Detecting if an iterator will be consumed

Question

Is there an uniform way of knowing if an iterable object will be consumed by the iteration?

Suppose you have a certain function crunch which asks for an iterable object for parameter, and uses it many times. Something like:

def crunch (vals):

    for v in vals:
        chomp(v)

    for v in vals:
        yum(v)

(note: merging together the two for loops is not an option).
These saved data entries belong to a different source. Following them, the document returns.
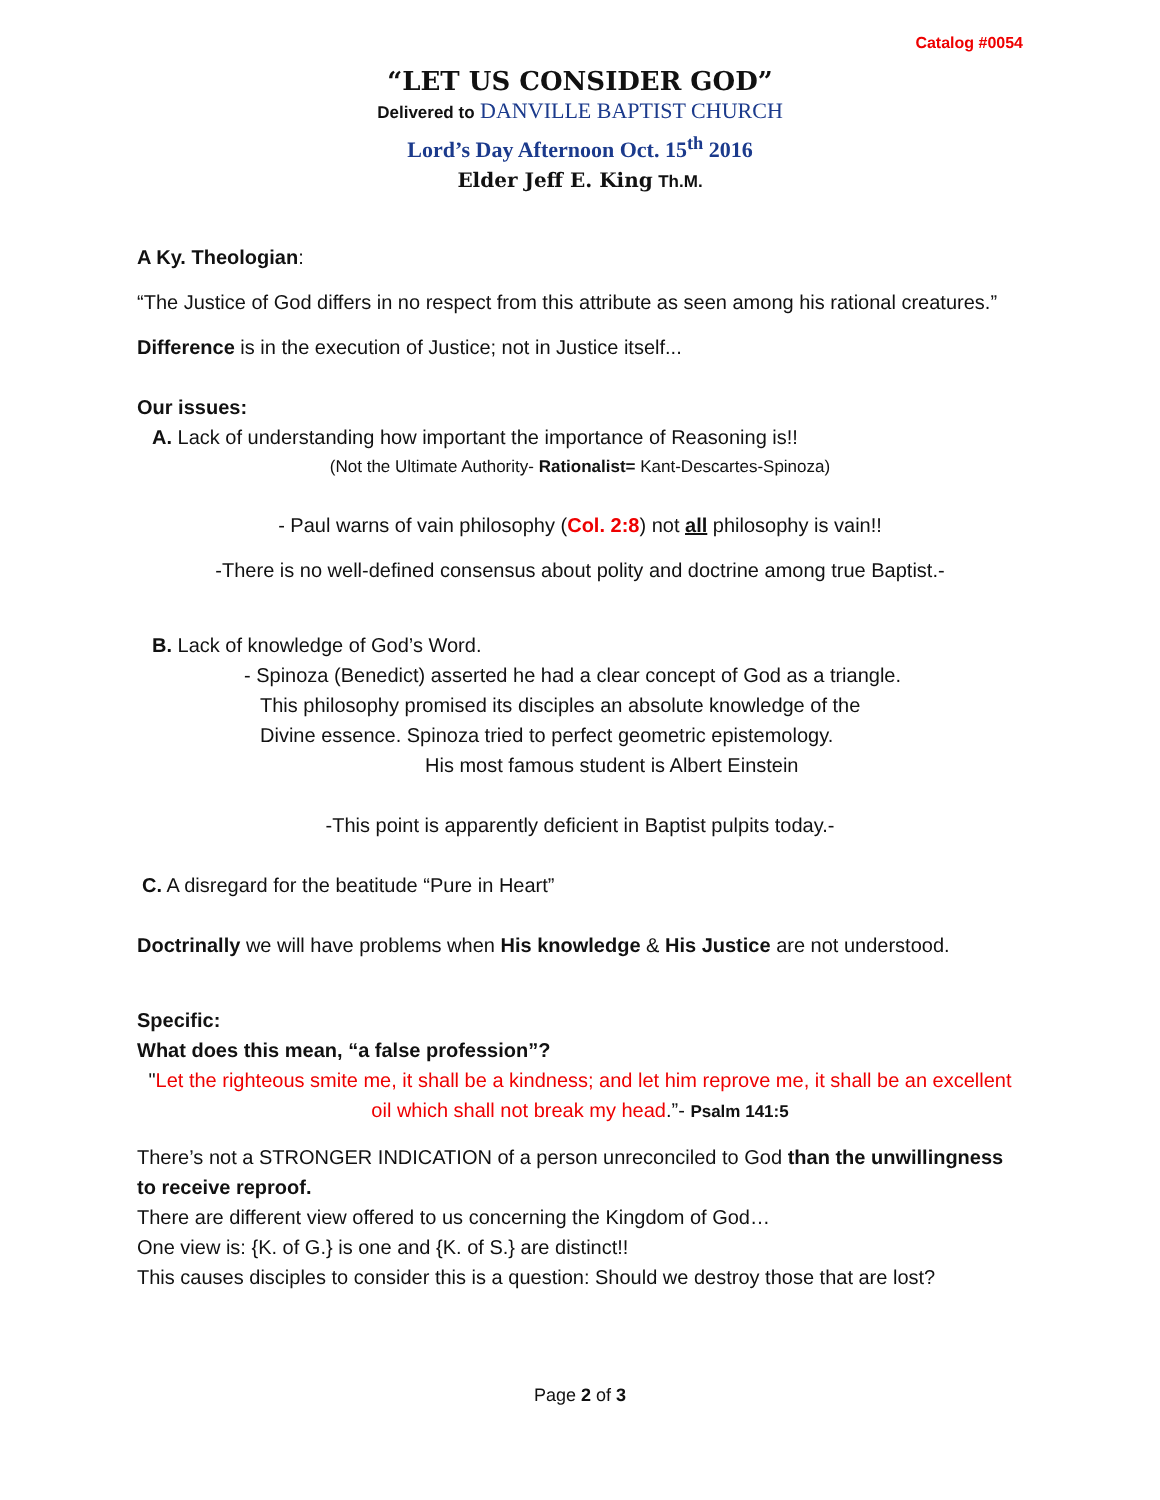Catalog #0054
“LET US CONSIDER GOD”
Delivered to DANVILLE BAPTIST CHURCH
Lord’s Day Afternoon Oct. 15<sup>th</sup> 2016
Elder Jeff E. King Th.M.
A Ky. Theologian:
“The Justice of God differs in no respect from this attribute as seen among his rational creatures.”
Difference is in the execution of Justice; not in Justice itself...
Our issues:
A. Lack of understanding how important the importance of Reasoning is!!
(Not the Ultimate Authority- Rationalist= Kant-Descartes-Spinoza)
- Paul warns of vain philosophy (Col. 2:8) not all philosophy is vain!!
-There is no well-defined consensus about polity and doctrine among true Baptist.-
B. Lack of knowledge of God’s Word.
- Spinoza (Benedict) asserted he had a clear concept of God as a triangle.
This philosophy promised its disciples an absolute knowledge of the
Divine essence. Spinoza tried to perfect geometric epistemology.
His most famous student is Albert Einstein
-This point is apparently deficient in Baptist pulpits today.-
C. A disregard for the beatitude “Pure in Heart”
Doctrinally we will have problems when His knowledge & His Justice are not understood.
Specific:
What does this mean, “a false profession”?
"Let the righteous smite me, it shall be a kindness; and let him reprove me, it shall be an excellent oil which shall not break my head.”- Psalm 141:5
There’s not a STRONGER INDICATION of a person unreconciled to God than the unwillingness to receive reproof.
There are different view offered to us concerning the Kingdom of God…
One view is: {K. of G.} is one and {K. of S.} are distinct!!
This causes disciples to consider this is a question: Should we destroy those that are lost?
Page 2 of 3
An issue arises if the function gets called with an iterable which is not a list. In the following call the yum function is never executed:

crunch(iter(range(4))

We could in principle fix this by redefining the crunch function as follows:

def crunch (vals):
    vals = list(vals)

    for v in vals:
        chomp(v)

    for v in vals:
        yum(v)

But this would result in using twice the memory if the call to crunch is:

hugeList = list(longDataStream)
crunch(hugeList)

We could fix this by defining crunch like this:

def crunch (vals):
    if type(vals) is not list:
        vals = list(vals)

    for v in vals:
        chomp(v)

    for v in vals:
        yum(v)

But still there colud be the case in which the calling code stores data in something which

cannot be consumed
is not a list

For instance:

from collections import deque
hugeDeque = deque(longDataStream)
crunch(hugeDeque)

It would be nice to have a isconsumable predicate, so that we can define crunch like this:

def crunch (vals):
    if isconsumable(vals):
        vals = list(vals)

    for v in vals:
        chomp(v)

    for v in vals:
        yum(v)

Is there a solution for this problem?

`if isinstance(vals, collections.Iterator)` is similar to what you want — Volatility, Mar 13 '13 at 08:19
@Volatility: `Iterator` is not the appropriate choice, since an iterator still might be consumed. — BrenBarn, Mar 13 '13 at 08:22
What do you want to happen if `vals` is an infinite iterator? — unutbu, Mar 13 '13 at 08:23
@limelights: the point is exactly that I'm not doing assumptions on the parameters — Dacav, Mar 13 '13 at 08:24
@unutbu: fair question. Indeed in this case the second `for` would never be reached. But this would be an issue in any case. — Dacav, Mar 13 '13 at 08:25
@Volatility: almost there! But the following fails (python2.x): `isinstance(xrange(3), collections.Iterator)` — Dacav, Mar 13 '13 at 08:26
http://stackoverflow.com/questions/9884132/understanding-pythons-iterator-iterable-and-iteration-protocols-what-exact may clarify something on the terms used (iterable, iterator...) — Davide R., Mar 13 '13 at 08:57
I don't think you can guarantee it. Because you can create an iterable object which behaves one way, or the other, based on the result of `random.random()` or whatever other obfuscation you like. What should an object like this tell you when you ask, because it doesn't even know itself ahead of time whether it's consumable or not. — wim, Mar 13 '13 at 09:07

BrenBarn · Answer 1 · 2013-03-13T08:39:02.643

6

One possibility is to test whether the item is a Sequence, using isinstance(val, collections.Sequence). Non-consumability still isn't totally guaranteed but I think it's about the best you can get. A Python sequence has to have a length, which means that at least it can't be an open-ended iterator, and in general implies that the elements have to be known ahead of time, which in turn implies that they can be iterated over without consuming them. It's still possible to write pathological classes that fit the sequence protocol but aren't re-iterable, but you'll never be able to handle those.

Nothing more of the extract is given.